In physics and engineering, these equations allow us to track objects or define paths that can't be neatly described with \( x \), \( y \), and \( z \) alone. They extend the possibilities of integration, making calculations of line integrals like this possible.

Differential elements are small pieces of the curve that we consider for our integration process. They represent infinitesimal changes along the path, and are crucial for setting up the integral. Here, we find the differentials \( dx \), \( dy \), and \( dz \) by differentiating each of the parametric equations with respect to \( t \).
Specifically, we calculate:

• \( dx = \cos t \, dt \)
• \( dy = -\sin t \, dt \)
• \( dz = 2t \, dt \)

These expressions allow us to transform the integral from one that involves \( x \), \( y \), and \( z \), to one that involves \( t \). This alignment simplifies the problem significantly and sets us for the final stages of solving the integral.

Simplification is a key step in making integrals easy to solve. After substituting into the integral, we have:
\[ \int_{0}^{\pi/2} (\sin^2 t \cdot \cos t + \sin t \cos t \cdot -\sin t + (t^2)^2 \cdot 2t) \, dt. \]
By carefully observing each term, we simplify as follows:

• The first and second terms: \( \sin^2 t \cos t - \sin^2 t \cos t \) cancel each other out.
• The third term simplifies to \( 2t^5 \).

Thus, our integral becomes much simpler: \( \int_{0}^{\pi/2} 2t^5 \, dt \). Simplifying an integral like this reduces complexity and makes the task of integration much more straightforward.

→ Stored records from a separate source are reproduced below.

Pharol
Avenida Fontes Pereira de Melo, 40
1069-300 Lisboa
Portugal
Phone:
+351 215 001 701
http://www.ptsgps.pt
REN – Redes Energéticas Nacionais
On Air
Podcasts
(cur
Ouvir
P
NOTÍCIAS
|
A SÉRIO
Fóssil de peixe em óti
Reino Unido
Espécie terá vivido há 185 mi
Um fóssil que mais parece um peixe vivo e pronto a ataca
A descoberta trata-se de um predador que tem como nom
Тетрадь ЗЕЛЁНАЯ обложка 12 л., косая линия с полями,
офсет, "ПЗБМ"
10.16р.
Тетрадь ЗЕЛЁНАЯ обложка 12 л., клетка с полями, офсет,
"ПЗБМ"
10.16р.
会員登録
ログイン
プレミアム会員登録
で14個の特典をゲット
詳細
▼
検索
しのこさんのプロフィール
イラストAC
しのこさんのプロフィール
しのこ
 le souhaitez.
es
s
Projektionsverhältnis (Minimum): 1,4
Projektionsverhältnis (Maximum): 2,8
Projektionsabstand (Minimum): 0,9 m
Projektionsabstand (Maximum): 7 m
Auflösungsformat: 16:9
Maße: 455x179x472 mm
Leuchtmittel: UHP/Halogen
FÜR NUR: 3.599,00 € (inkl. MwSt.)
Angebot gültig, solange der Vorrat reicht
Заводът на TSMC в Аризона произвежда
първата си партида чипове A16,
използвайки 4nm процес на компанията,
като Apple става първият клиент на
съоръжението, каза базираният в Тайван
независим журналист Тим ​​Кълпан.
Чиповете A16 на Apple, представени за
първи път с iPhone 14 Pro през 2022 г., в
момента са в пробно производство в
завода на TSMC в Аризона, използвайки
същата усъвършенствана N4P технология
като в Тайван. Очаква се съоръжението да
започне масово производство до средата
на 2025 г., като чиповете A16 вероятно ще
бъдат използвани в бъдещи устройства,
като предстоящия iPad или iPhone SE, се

Evaluating the integral is the final step. We have the integral \( \int_{0}^{\pi/2} 2t^5 \, dt \). Here, we apply basic rules of integration. The indefinite integral of \( 2t^5 \) is:
\[ \int 2t^5 \, dt = \frac{2}{6}t^6 = \frac{1}{3}t^6. \]
Next, we use the limits \( 0 \) and \( \pi/2 \) to find the definite integral:
\[ \frac{1}{3} \left(\left(\frac{\pi}{2}\right)^6 - 0\right). \]
Finally, evaluating \( \left(\frac{\pi}{2}\right)^6 \) gives \( \pi^6 / 64 \), and our result is:
\[ \frac{1}{3} \cdot \frac{\pi^6}{64} = \frac{\pi^6}{192}. \] This process illustrates the power of breaking down complex equations into manageable parts and solving them step-by-step.